Deux solutions s'offrent selon moi au législateur. La première consiste à amender de manière chirurgicale certains points de la loi. S'agissant de la notion d'intérêt public, par exemple, j'ai suggéré, pour éviter les blocages, de retenir la notion d'intérêt pour plusieurs types d'acteurs. L'accès aux données ne doit évidemment pas répondre à un intérêt corporatiste ; cependant, il peut correspondre à l'intérêt des patients et des professionnels de santé, ou à celui de l'assurance maladie, des hôpitaux ou encore des complémentaires de santé – en clair, à « plusieurs groupes d'acteurs » dont les intérêts sont divergents, d'où le caractère plus opérationnel de cette notion par rapport à la notion certes noble, mais plus impondérable, d'intérêt public.
D'autre part, il conviendrait de ne pas se contenter de tenir compte de la nature juridique des organismes concernés. Imaginons un organisme privé sans but lucratif qui conduit des recherches visant à mieux connaître les parcours de soins : son besoin d'accéder aux données est tout aussi important et légitime que celui d'un organisme public. Or, aujourd'hui, la loi ouvre l'accès aux données à raison de la nature juridique des organismes, par exemple aux administrations – qui en font beaucoup trop peu usage, hélas – et non aux organismes privés. Pour quelle raison ? C'est la finalité recherchée qui doit primer : il faut s'assurer qu'elle corresponde bien à l'intérêt d'un ensemble d'acteurs.
Ensuite, j'estime, outre l'accès dont bénéficient déjà les équipes des CHU et de l'Institut national de la santé et de la recherche médicale (INSERM) à l'échantillon généraliste de bénéficiaires, qu'il faut ouvrir la voie vers un accès permanent à l'ensemble de la base pour des équipes dûment accréditées. Plutôt qu'une autorisation au cas par cas, c'est l'autorisation donnée à des équipes qualifiées qui importe : lesdites équipes doivent alors remplir un cahier des charges qui fait l'objet d'une vérification et, une fois dûment agréées, elles peuvent accéder aux bases sous réserve d'un droit de contrôle.
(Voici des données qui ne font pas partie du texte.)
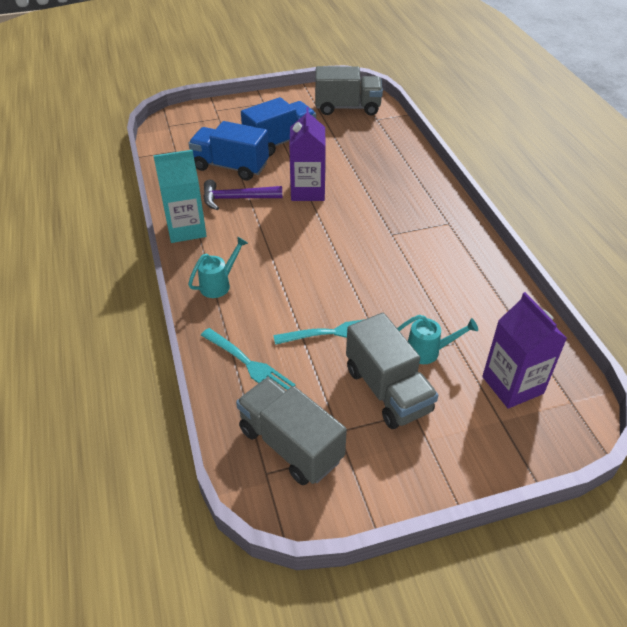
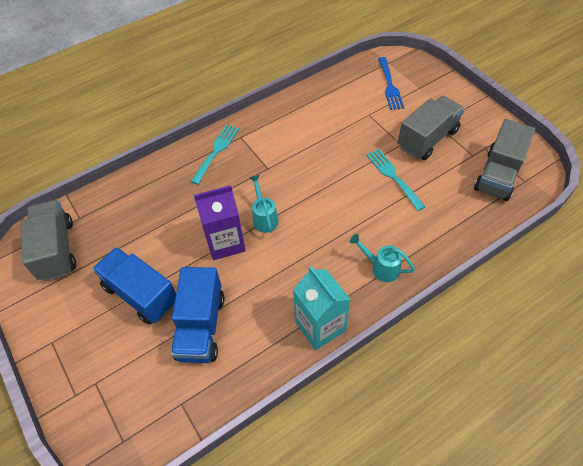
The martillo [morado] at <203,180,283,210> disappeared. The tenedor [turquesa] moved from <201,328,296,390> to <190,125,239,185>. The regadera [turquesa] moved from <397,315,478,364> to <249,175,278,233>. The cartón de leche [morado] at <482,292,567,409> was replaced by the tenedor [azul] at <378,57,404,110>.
En somme, il est possible d'apporter un certain nombre d'amendements précis à l'article 193 de la loi du 26 janvier 2016. L'autre solution repose davantage sur une conception politique de fond de la place respective des administrations publiques, entendues au sens large, et de la société civile. Les auteurs de la loi actuelle distinguent en quelque sorte entre les « purs » et les « impurs » – d'un côté la sphère publique, de l'autre la société civile –, distinction qui se traduit dans les conditions d'accès aux données de santé et la constitution du GIP du futur INDS. Encore une fois, cela relève davantage d'une conception d'ensemble – et appelle donc une révision globale de l'article 193 de la loi du 26 janvier 2016.
Se pose aussi la question du pouvoir de sanction de la CNIL. De deux choses l'une : soit il faut modifier la loi du 7 octobre 2016 pour une République numérique afin de prévoir des sanctions dignes de ce nom, comme c'est le cas dans de nombreux autres secteurs de l'économie, soit il faut adopter par amendement cette modification dans le cadre d'une loi sur la santé ou la sécurité sociale afin de prévoir la multiplication par tel ou tel facteur des sanctions générales en cas d'atteinte au secret médical.
Autrement dit, plusieurs pistes s'offrent à nous et il me semble possible d'adopter des mesures intelligentes à peu de frais : à défaut de refondre l'ensemble de l'article 193, qui possède certaines qualités, on peut traiter chaque problème de manière pragmatique.